Previously, healthcare providers have used digital 3D models during the preoperative planning stage. But by creating a 3D print based on X-rays of the patient’s injury, doctors can test potential solutions physically in order to achieve the best results. Professor Jörg Schilcher discusses the benefits.
Healthcare has undergone an incredible technological revolution in recent years, with 3D printing being one of the most promising innovations. 3D printing, also known as additive manufacturing, is a process that builds three-dimensional objects by joining layer upon layer of a certain material. Healthcare has used 3D printing for a number of different applications, including preoperative planning.
What is preoperative planning?
Preoperative planning encapsulates the stage wherein the physician plans how a surgery will be executed and lays out the expected results. This stage affects the patient, the surgeon, and their team. A good preoperative plan makes things quicker, more efficient and reduces stress during the surgery. At the same time, it lessens costs without cutting corners.
For the patient, all this means more tailored procedures with improved precision and effectiveness. The likelihood of success on the very first surgery is increased, as the potential solutions have already been tested and reviewed beforehand. In other words, preoperative planning means a lessened surgical risk.

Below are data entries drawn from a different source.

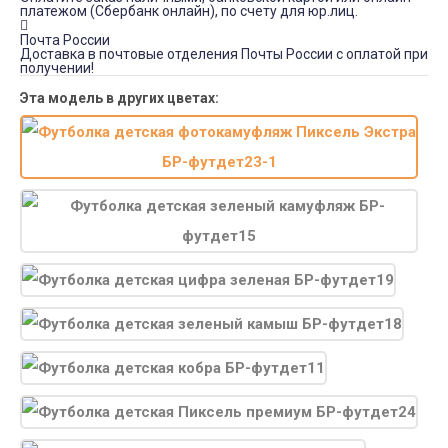
платежом (Сбербанк онлайн), по счету для юр.лиц.
Почта России
Доставка в почтовые отделения Почты России с оплатой при
получении!
Эта модель в других цветах: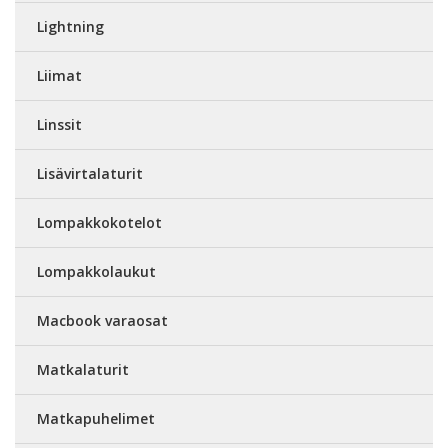
Lightning
Liimat
Linssit
Lisävirtalaturit
Lompakkokotelot
Lompakkolaukut
Macbook varaosat
Matkalaturit
Matkapuhelimet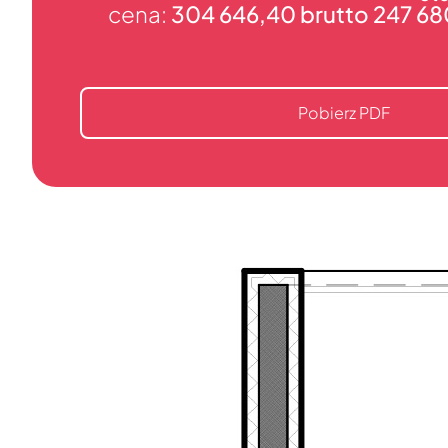
cena:
304 646,40 brutto 247 6
Pobierz PDF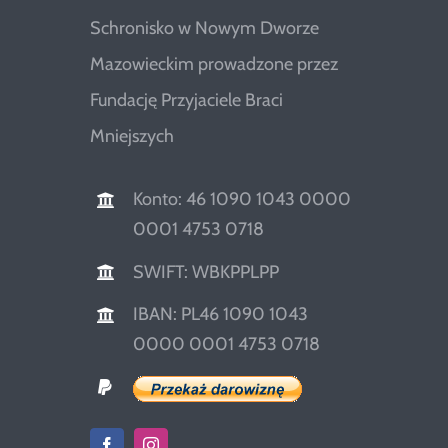
Schronisko w Nowym Dworze
Mazowieckim prowadzone przez
Fundację Przyjaciele Braci
Mniejszych
Konto: 46 1090 1043 0000
0001 4753 0718
SWIFT: WBKPPLPP
IBAN: PL46 1090 1043
0000 0001 4753 0718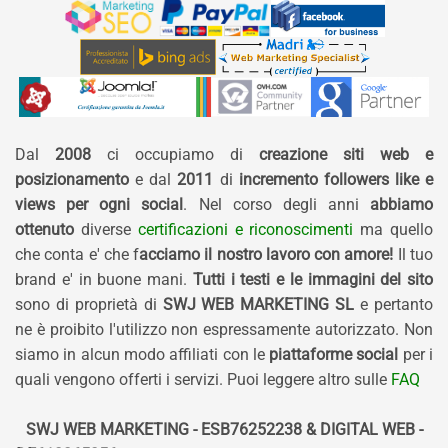
Dal
2008
ci occupiamo di
creazione siti web e
posizionamento
e dal
2011
di
incremento followers like e
views per ogni social
. Nel corso degli anni
abbiamo
ottenuto
diverse
certificazioni e riconoscimenti
ma quello
che conta e' che f
acciamo il nostro lavoro con amore!
Il tuo
brand e' in buone mani.
Tutti i testi e le immagini del sito
sono di proprietà di
SWJ WEB MARKETING SL
e pertanto
ne è proibito l'utilizzo non espressamente autorizzato. Non
siamo in alcun modo affiliati con le
piattaforme social
per i
quali vengono offerti i servizi. Puoi leggere altro sulle
FAQ
SWJ WEB MARKETING - ESB76252238 & DIGITAL WEB -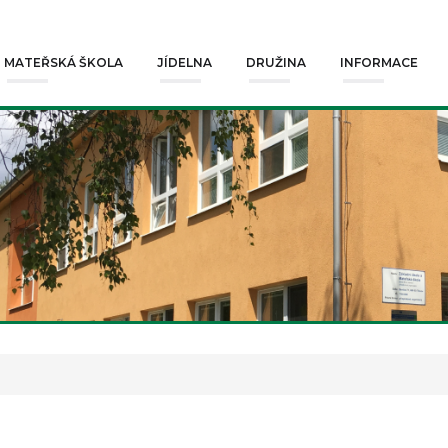
MATEŘSKÁ ŠKOLA
JÍDELNA
DRUŽINA
INFORMACE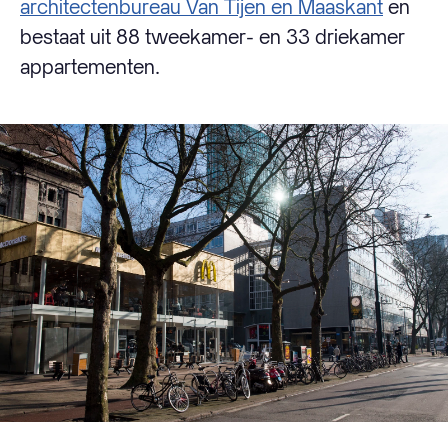
architectenbureau Van Tijen en Maaskant
en
bestaat uit 88 tweekamer- en 33 driekamer
appartementen.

Why is preoperative planning important?
“It’s about understanding the problem before we start operating”, explains Jörg Schilcher, professor at the Department of orthopedic surgery at Linköping University Hospital.

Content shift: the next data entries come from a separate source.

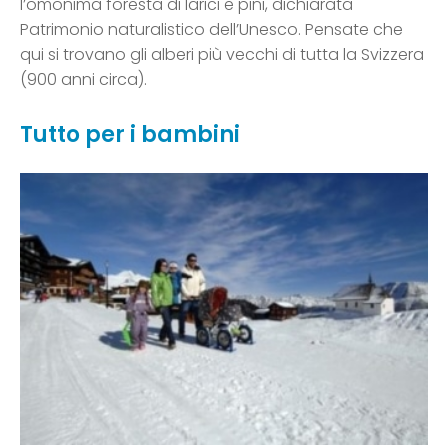
l’omonima foresta di larici e pini, dichiarata
Patrimonio naturalistico dell’Unesco. Pensate che
qui si trovano gli alberi più vecchi di tutta la Svizzera
(900 anni circa).
Tutto per i bambini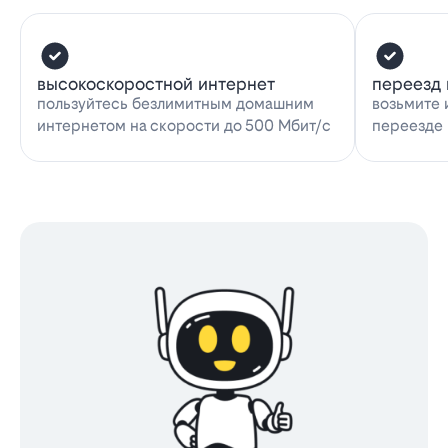
высокоскоростной интернет
переезд 
пользуйтесь безлимитным домашним
возьмите 
интернетом на скорости до 500 Мбит/с
переезде 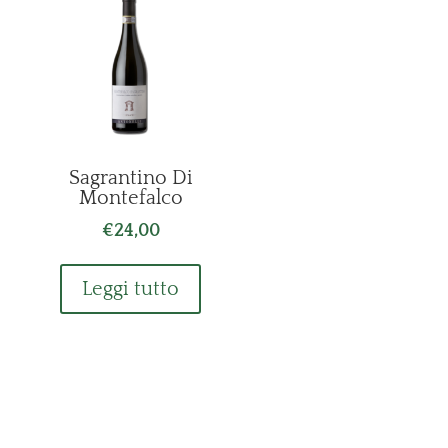
Sagrantino Di
Montefalco
€
24,00
Leggi tutto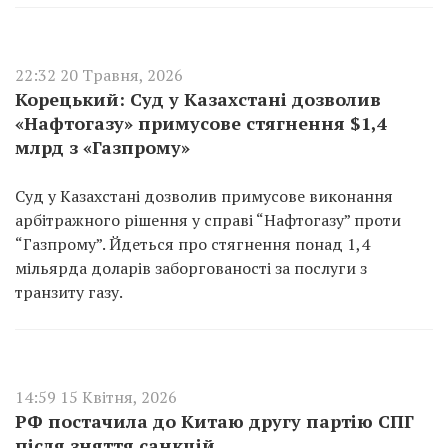
22:32 20 Травня, 2026
Корецький: Суд у Казахстані дозволив
«Нафтогазу» примусове стягнення $1,4
млрд з «Газпрому»
Суд у Казахстані дозволив примусове виконання
арбітражного рішення у справі “Нафтогазу” проти
“Газпрому”. Йдеться про стягнення понад 1,4
мільярда доларів заборгованості за послуги з
транзиту газу.
14:59 15 Квітня, 2026
РФ постачила до Китаю другу партію СПГ
після зняття санкцій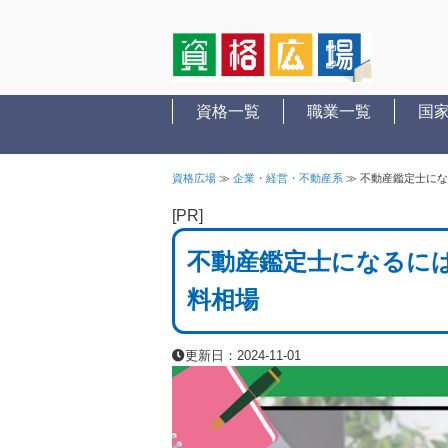
資格一覧
職業一覧
国
資格広場
≫
企業・経営・不動産系
≫
不動産鑑定士にな
[PR]
不動産鑑定士になるに
料相場
更新日：2024-11-01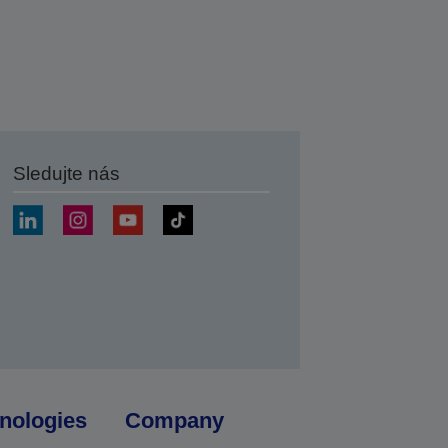
Sledujte nás
at
nologies
Company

“It would never work without planning. You have to prepare yourself, but also your team. We can never be certain that plan A crosses the finish line, so there needs to be a plan B and sometimes C, and we have to be prepared to use them. Thus we have to ensure that all the resources these secondary plans might require are also available before we begin the surgery.”
How can 3D printing be of support before surgery?
“It’s about a problem that’s difficult to understand in two dimensions”, Jörg explains.
There are already a number of tools available to get digital 3D visualizations of a patient’s injury, and in this way conduct preoperative planning. However, Jörg remarks there are unique benefits to having a 3D print.
“Having a physical version of the model instead of a digital one can sound quite minor, but what we’re trying to understand is everything that’s happening below the skin. Medical diagnostic imaging provides us with an image, but it’s still incredibly limited in how well it reflects reality. Primarily, it doesn’t offer the 3D aspect. It’s better when you can hold it in your hand, test the implants we have, and see how a prosthesis will function in the remaining bone stock. The problem becomes so much clearer, and so do the potential solutions.”
Makes it easier to understand the problem
“For me, the most important thing, both for myself and for my team, is to be able to see the problem in front of us and brainstorm ideas. It’s far easier to bring the print to a colleague and say ‘Here’s my problem, how do we solve this?’ At that point we both have plans and we can work together to find the best solution. The three-dimensional model becomes so much more true to life than what we’ve been seeing on the computer thus far. Moreover, it’s simpler than having to learn complex 3D software.”
“One solution is to order specially printed implants for each complex patient case. Then healthcare costs would increase sharply and, moreover, we would have no solution left, in case additional operations were required in the future. By understanding the problem on a deeper level, we can solve it in a simpler way, instead of having to order more complicated implants that make us dependent on other companies for delivery and transportation. We want to be able to solve it locally, simply. Unfortunately, the new legislation surrounding the manufacturing of medical products has meant that the manufacturing of 3D prints needs to take place within hospitals. It will require some work before the healthcare system can provide that service in all hospitals, especially within smaller organizations. As Benjamin Franklin once said: ‘If you fail to plan, you plan to fail’.